Required work:
Reproduce the stretch from the line containing "Hiermit akzeptiere ich die" through the end of the items below, both ends included, and leave the pictures out of your answer.
=== Begin Enclosure ===
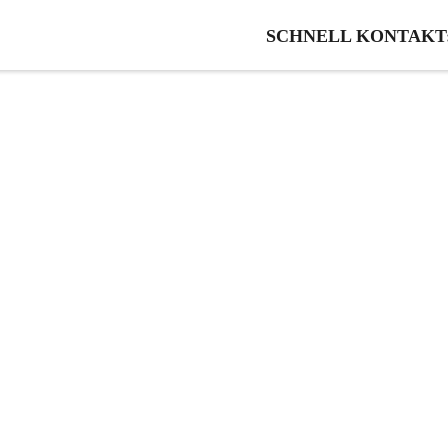
SCHNELL KONTAKT: 0
sen Sie schnell ein 
erstellen!
ie von unserer fairen und kostenl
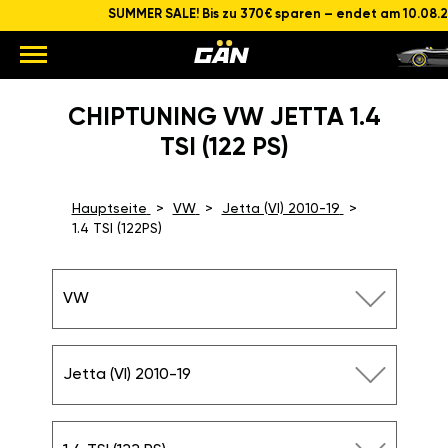
SUMMER SALE! Bis zu 370€ sparen – endet am 10.08.
CHIPTUNING VW JETTA 1.4
TSI (122 PS)
Hauptseite
VW
Jetta (VI) 2010-19
1.4 TSI (122PS)
VW
Jetta (VI) 2010-19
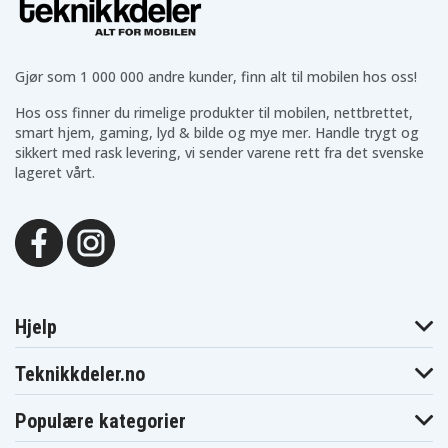
Gjør som 1 000 000 andre kunder, finn alt til mobilen hos oss!
Hos oss finner du rimelige produkter til mobilen, nettbrettet,
smart hjem, gaming, lyd & bilde og mye mer. Handle trygt og
sikkert med rask levering, vi sender varene rett fra det svenske
lageret vårt.
Hjelp
Teknikkdeler.no
Populære kategorier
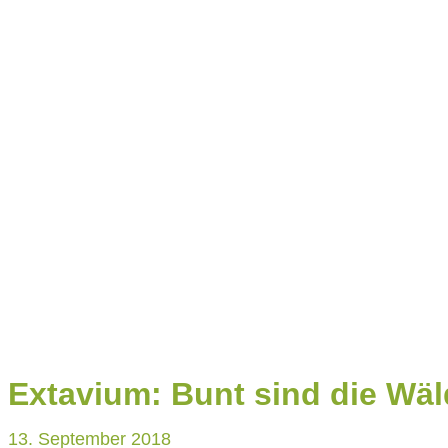
KONTAKT
Extavium: Bunt sind die Wä
13. September 2018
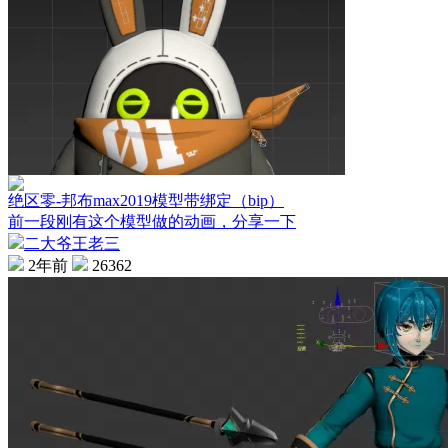
绝区零-邦布max2019模型带绑定（bip）
前一段刚有这个模型做的动画，分享一下
二大爷王老三
2年前
26362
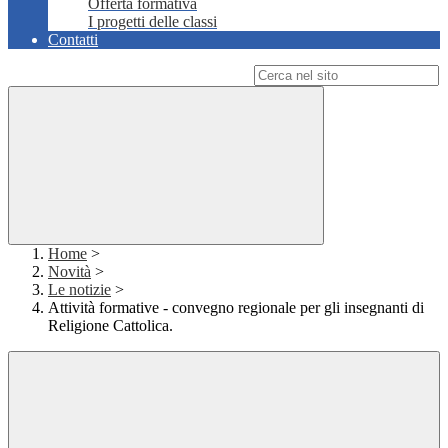
Offerta formativa
I progetti delle classi
Contatti
Campo di ricerca per le pagine del sito
Home
>
Novità
>
Le notizie
>
Attività formative - convegno regionale per gli insegnanti di
Religione Cattolica.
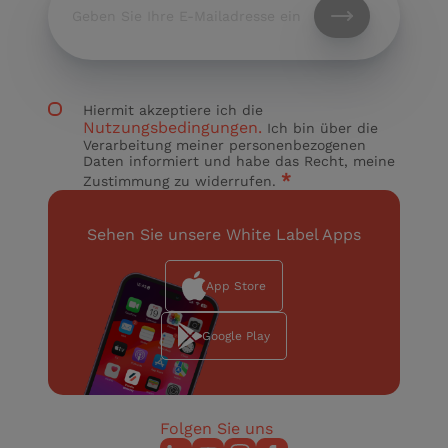
Hiermit akzeptiere ich die
Nutzungsbedingungen.
Ich bin über die
Verarbeitung meiner personenbezogenen
Daten informiert und habe das Recht, meine
*
Zustimmung zu widerrufen.
Sehen Sie unsere White Label Apps
App Store
Google Play
Folgen Sie uns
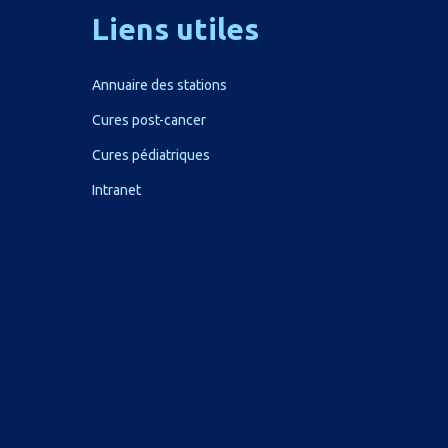
Liens
utiles
Annuaire des stations
Cures post-cancer
Cures pédiatriques
Intranet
=== End Enclosure ===
Result:
Hiermit akzeptiere ich die
Nutzungsbedingungen.
Ich bin über die
Verarbeitung meiner personenbezogenen
Daten informiert und habe das Recht, meine
*
Zustimmung zu widerrufen.
Sehen Sie unsere White Label Apps
App Store
Google Play
Folgen Sie uns
Liens
utiles
Annuaire des stations
Cures post-cancer
Cures pédiatriques
Intranet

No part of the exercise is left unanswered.